## Project: Data Cleaning with Pandas

#### Below will be a series of user stories, followed by an empty Python code block
* These user stories will go through the process of importing, cleaning, and exporting the included `dirty_cars_dataset.csv` file
* Be sure to read each question carefully, and to test and debug your code to ensure the user story is completed correctly!

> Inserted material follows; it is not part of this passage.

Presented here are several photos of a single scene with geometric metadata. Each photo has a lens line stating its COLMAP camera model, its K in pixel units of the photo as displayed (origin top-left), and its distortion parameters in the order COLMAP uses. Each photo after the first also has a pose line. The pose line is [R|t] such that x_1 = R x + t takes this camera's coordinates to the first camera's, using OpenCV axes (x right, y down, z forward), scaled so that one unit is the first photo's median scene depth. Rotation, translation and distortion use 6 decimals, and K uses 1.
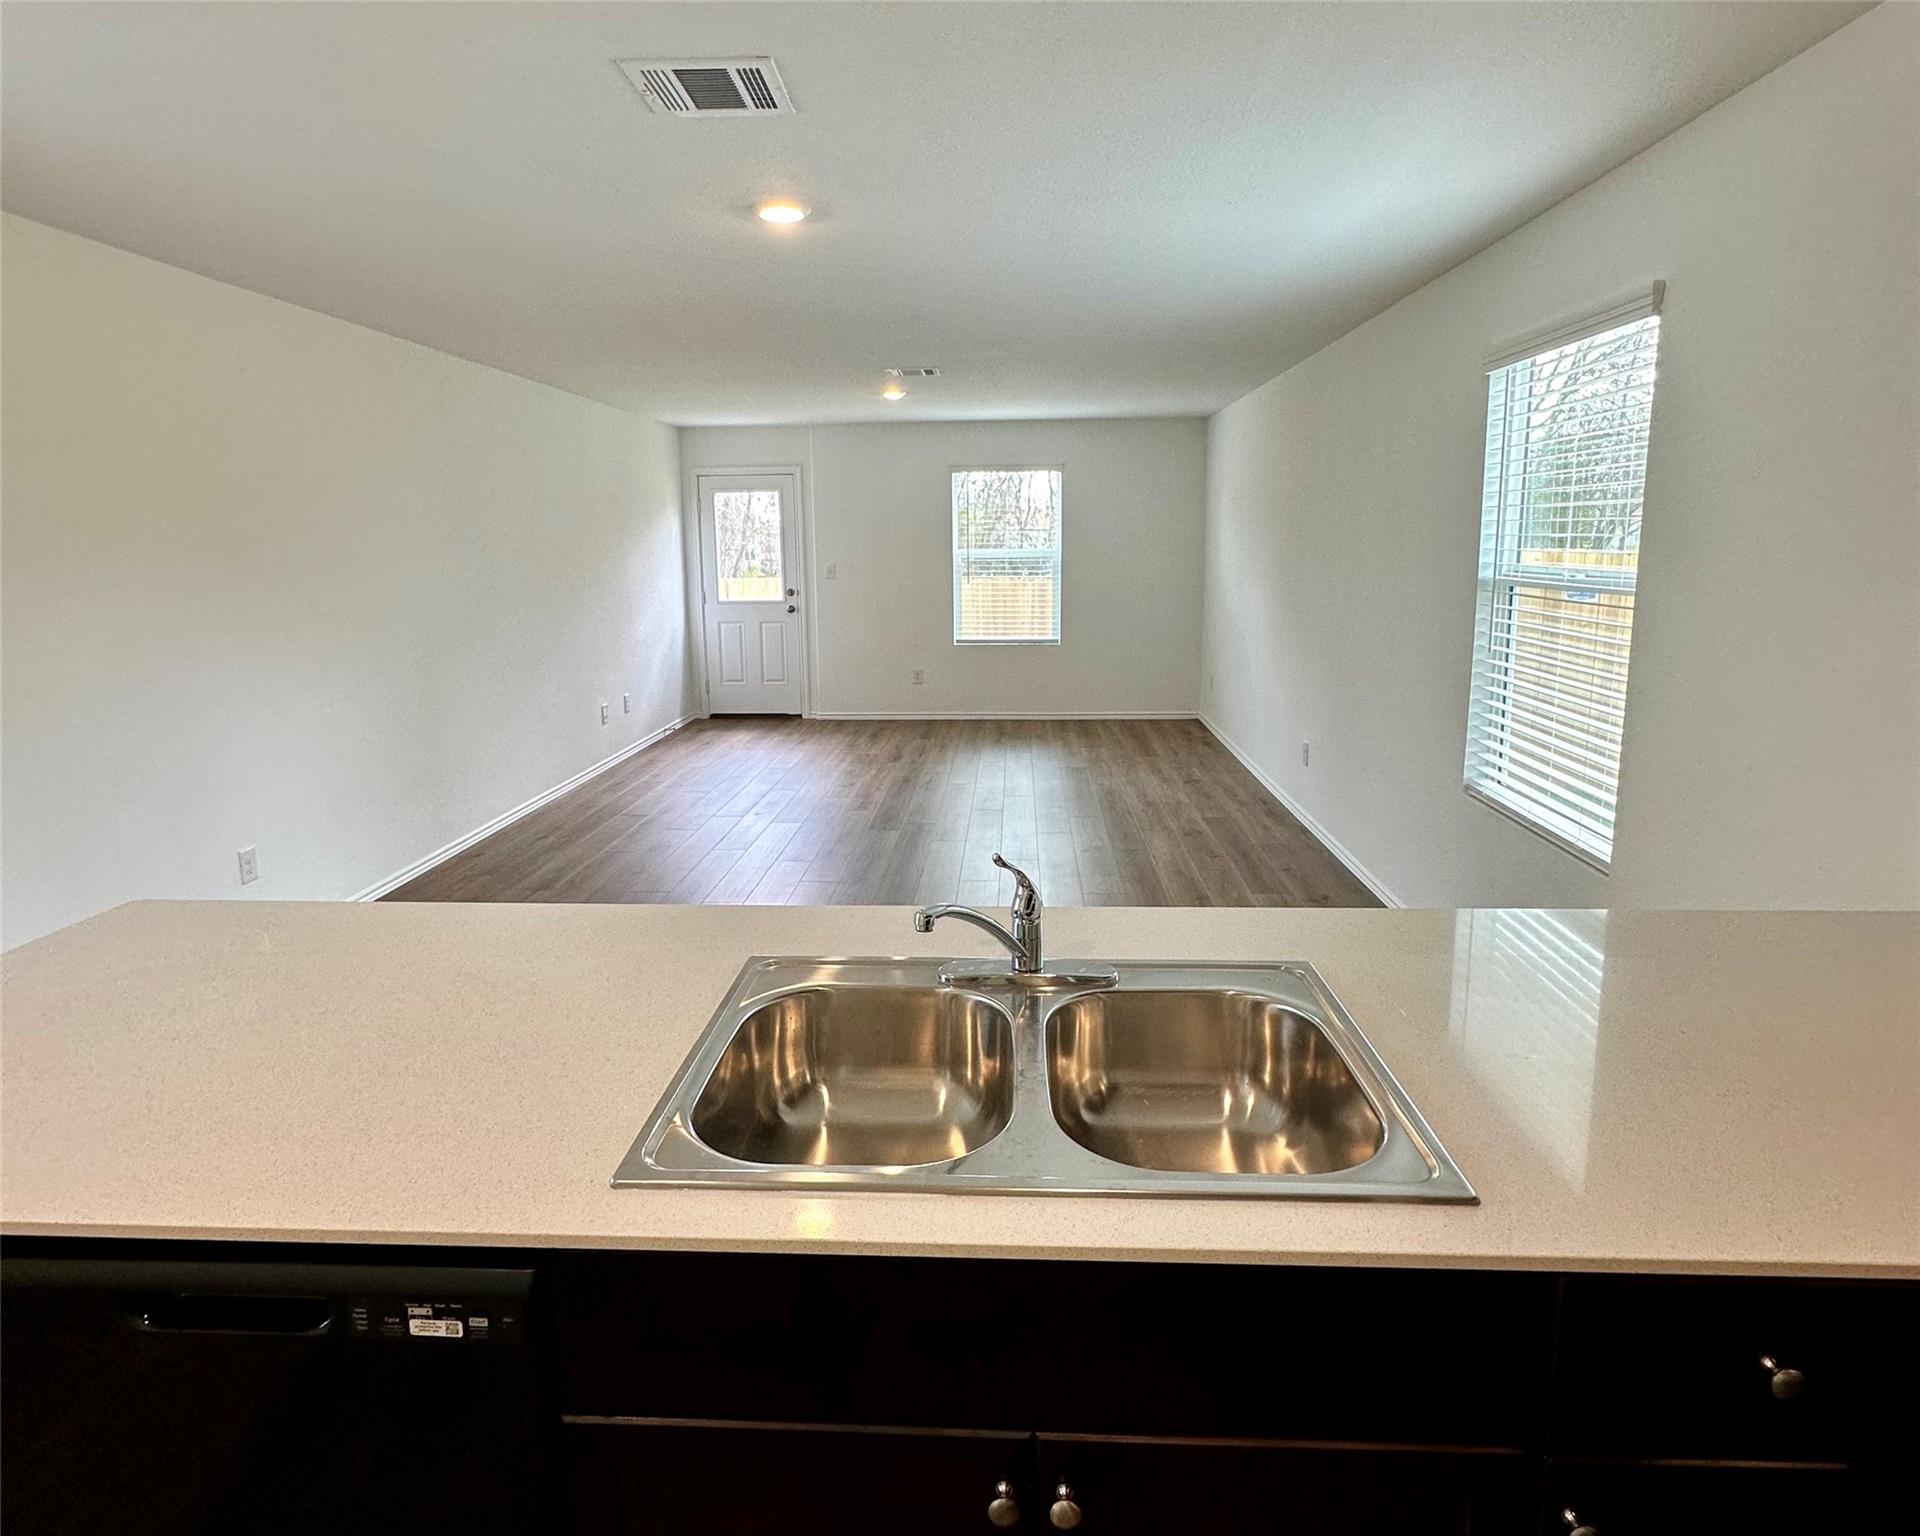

### As a Data Analyst, I want to set up the proper imports so I have access to the Pandas library

In [None]:
import pandas as pd


### As a Data Analyst, I want to import and store the `dirty_cars_dataset.csv` file in a variable
✅ I want to use the `index` column from this .csv file as the `index column` of my DataFrame

In [None]:
df = pd.read_csv("dirty_cars_dataset.csv",index_col="index")
df.head

### As a Data Analyst, I want to view the **information** about my new DataFrame to answer the following questions:
##### Enter your responses in the Markdown block below

* How many entries are in this DataFrame: 64
* How many columns are in this DataFrame:  9
* Which column(s) contain null values in this DataFrame: price

In [None]:
df.info()


### As a Data Analyst, I want to to remove any null values from the DataFrame
✅ I want to **create a new DataFrame variable** when I remove these null values<br>
✅ Then, I want to display the **information** about my new DataFrame, to confirm the null values were successfully removed

In [None]:
nonnull_df =df.dropna()
nonnull_df.info ()

### As a Data Analyst, I want to check if there are any **duplicate rows** within my DataFrame

In [None]:
nonnull_df.duplicated()

### As a Data Analyst, I want to **remove** any duplicate values from the DataFrame
✅ I want to **create a new DataFrame variable** when I remove these duplicate values<br>
✅ I want to again check if there are any duplicate rows within my DataFrame, to ensure the values were removed successfully

In [None]:
nodup_df =nonnull_df.drop_duplicates()
nodup_df.duplicated().sort_values()

### As a Data Analyst, I want to ensure I remove any outlier values from my DataFrame to avoid inaccurate analysis of my data
✅I want to **create a new DataFrame variable** when I remove these values<br><br>
💡 **Hint:** These inaccuracies will be within the `price` column 💡<br><br>
💡 **Hint** There will be both **high** and **low** outlier values 💡

In [None]:
# Removing high outlier values
sorted_df = nodup_df.sort_values("price")
sorted_df.head()
houtlier_df = sorted_df.drop(53)
houtlier_df.head()

In [None]:
# Removing low outlier values
lsorted_df = houtlier_df.sort_values("price")
lsorted_df.tail()
loutlier_df = lsorted_df.drop(2)
loutlier_df.tail()

### As a Data Analyst, I want to reformat the **company** series, ensuring all company name values are properly title (Pascal) cased

In [None]:
loutlier_df["company"] = loutlier_df["company"].str.title()
loutlier_df.head()

### As a Data Analyst, I want to create a ***new*** column on my DataFrame to represent the **price of each car in Euros**
💡 **Use the conversion rate 1.05 USD == 1 Euro** 💡

In [None]:
loutlier_df["price_euro"] = loutlier_df["price"]*1.05
loutlier_df.head()

### As a Data Analyst, I want to rename the existing **price** column to show that it represents **price in USD**

In [None]:
renamed_df = loutlier_df.rename(columns={"price":"pirce_usd"})
renamed_df.head()

### As a Data Analyst, I want to output my cleaned DataFrame as a .csv file
✅ I want to name this file `cleaned_cars_dataset.csv`<br>
✅ I want to specify the encoding type 'utf-8'<br>
✅ I want to include this .csv file in my GitHub repository

In [None]:
renamed_df.to_csv("clean_cars_dataset.csv",encoding="utf-8")